Hardware Implementation

The pitch shifting was done entirely in hardware on the FPGA in real time. The DE2 audio codec was used to sample from the microphone input and output the pitch-shifted voice to the audio DAC. To accomplish this, we set the audio control path register (0x08) via an I 2C interface to sample the microphone. We found that with the default settings provided to us in a previous lab (lab 3), the output to the speakers were not loud enough. Therefore we boosted the gain on both input channels and both output channels (registers 0x00, 0x02, 0x04, and 0x06). Figure 4 shows all the registers that control the audio codec and their functions.

Name

Address

Functions

Line In

00h

bit 4:0 is line volume.
bit 7=1 mutes.
bit 8=1 locks line vol together.

Right Line In

02h

bit 4:0 is line volume.
bit 7=1 mutes.
bit 8=1 locks line vol together.

Left headphone out

04h

bit 6:0 is volume.
bit 7=1 enables zero crossing.
bit 8=1 locks vol together.

Right headphone out

06h

bit 6:0 is volume.
bit 7=1 enables zero crossing.
bit 8=1 locks vol together.

Analog Audio Path Control

08h

bit 0=1 is mic boost.
bit 1=1 is mic mute.
bit 2 selects input to ADC (mic=1 or line=0)
bit 3=1 enables bypass
bit 4=1 turns on DAC
bit 5=1 turns on sidetone
bit 7:6 is sidetone volume

Digital Audio Path Control

0ah

bit 0=1 disables highpass filter
bit 2:1 is de-emphasis control 11=48kHz, 10=44kHz, 01=32kHz, 00=disable
bit 3=1 is DAC soft mute
bit 4=1 stores DC offset

Power Down Control

0ch

 

Digital Audio Interface Format

0eh

bit 1:0 is format, use 01=MSB-first, left-justified
bit 3:2 is bit length, use 00=16 bits

Sampling control

10h

bit 0=0 normal mode
bit 1=1 for best oversampling

Active control

12h

bit 0=1 turns on codec

Reset control

1eh

writing 0x00 resets

Figure 4. Audio Codec control registers

 

Filling the input buffer

Two state machines were implemented to sample the microphone input, stretch it, and then output the result to the audio DAC. Four m4k memory blocks were used to buffer the data coming from the microphone input and to buffer data to be sent to the DAC for outputting to the speakers. M4K blocks can be used in parallel. That is, we can load from one m4k block and write to another one at the same time. This was very handy because not only did it increase the efficiency of our algorithm, but it also simplified the two state machines we used. We decided that the sample size that we would pitch shift would be 256 samples and therefore the maximum size of the input m4k block was 256 words. The maximum size of the output m4k block was 1024 words to give a range of frequency shift up to a 4x increase.

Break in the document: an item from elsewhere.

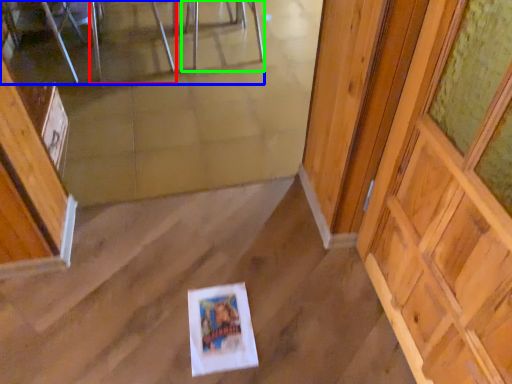
Question: Which is farther away from chair (highlighted by a red box)? furniture (highlighted by a blue box) or chair (highlighted by a green box)?

Choices:
 (A) furniture
 (B) chair

Answer: (B)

One state machine (figure 5 ) sampled the data at the microphone input to an m4k block and put data into the DAC from another m4k block. At any given point in the program, we were putting samples into one m4k block and outputting from the other. The initial state was that buffer in2 was the input and buffer p1 was the output. After 256 ticks of the audio DAC clock, buffer in1 was input and buffer p2 was the output. This buffer switching was done so that at any point, one output buffer, p1or p2¸ was being filled with time stretched data while the other was being outputted. The reasoning is the same for the input buffers in1 and in2. Once one input buffer was full, this state machine signaled the other state machine that data was ready to be processed via the control signal input_ready.

 

Figure 5: Input buffer filling state machine

 

Time stretching the sampled input

Once one of the input buffers was full, the fill state machine signaled the other state machine, which performed the time stretching. The algorithm first determined which output buffer it would need to clear so that new time stretched data could be stored. This was done with two memory state registers called playing and clear_data. For all intents and purposes, these two registers were the same at any time, but we decided to use separate ones to clear and fill the appropriate register for easier readability of the code. These variables kept track of the previous state of the fill state machine. To clear the appropriate m4k block, we iterated through the entire block length of 1024 words and wrote zeros in each location. Once the appropriate block was prepped, the state machine began to time stretch the data.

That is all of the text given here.